Pasal 158 ayat (2) UU MD3 bertentangan dengan UUD 1945 dan tidak mempunyai kekuatan hukum mengikat sepanjang tidak dimaknai, Pimpinan panitia khusus terdiri atas satu orang ketua dan paling banyak tiga orang wakil ketua yang dipilih dari dan oleh anggota panitia khusus berdasarkan prinsip musyawarah untuk mufakat dengan mengutamakan keterwakilan perempuan menurut perimbangan jumlah anggota tiap-tiap fraksi.

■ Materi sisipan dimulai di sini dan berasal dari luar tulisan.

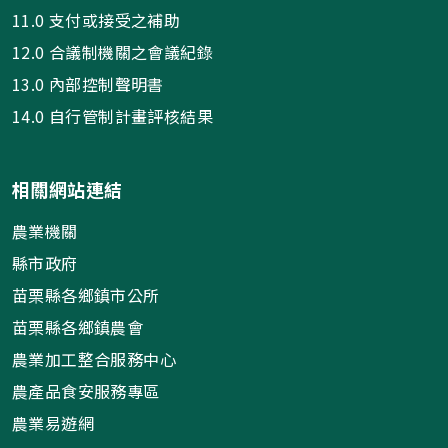
11.0 支付或接受之補助
12.0 合議制機關之會議紀錄
13.0 內部控制聲明書
14.0 自行管制計畫評核結果
相關網站連結
農業機關
縣市政府
苗栗縣各鄉鎮市公所
苗栗縣各鄉鎮農會
農業加工整合服務中心
農產品食安服務專區
農業易遊網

Dalam pertimbangannya, MK menyatakan bahwa keterwakilan perempuan dalam menduduki posisi pimpinan alat kelengkapan Dewan Perwakilan Rakyat merupakan bentuk perlakukan khusus terhadap perempuan yang dijamin oleh konstitusi yang harus diwujudkan secara konkret dalam kebijakan hukum yang diambil oleh pembentuk Undang-Undang.

"Penegasan atas perlakuan khusus ini tidak bisa hanya menjadi gagasan hukum semata. Dalam konteks negara hukum yang demokratis dan
negara demokrasi yang berdasarkan hukum gagasan ini harus menjadi kebijakan hukum yang tertuang dalam peraturan perundang-undangan sebagai hukum positif untuk memberikan jaminan kepastian hukum sebagaimana yang telah diatur dalam UUD 1945," kata Hakim Konstitusi Wahiduddin Adams saat membacakan pertimbangan hukum.

Menurut Mahkamah, penghapusan politik hukum pengarusutamaan jender dalam UU 17/2014 telah menimbulkan ketidakpastian hukum yang adil bagi kaum perempuan karena perubahan ketentuan yang demikian dapat membuyarkan seluruh kebijakan affirmatif yang telah dilakukan pada kelembagaan politik lainnya.

"Apalagi dalam Undang-Undang Nomor 27 Tahun 2009 tentang MPR, DPR, DPRD dan DPD, politik afirmatif perempuan telah diakomodasi sebagai norma hukum, sedangkan dalam UU 17/2014 hal itu dihapus, sehingga menurut Mahkamah kebijakan yang demikian adalah kebijakan yang melanggar prinsip kepastian hukum yang adil sebagaimana ditentukan Pasal 28D ayat (1) UUD 1945," katanya.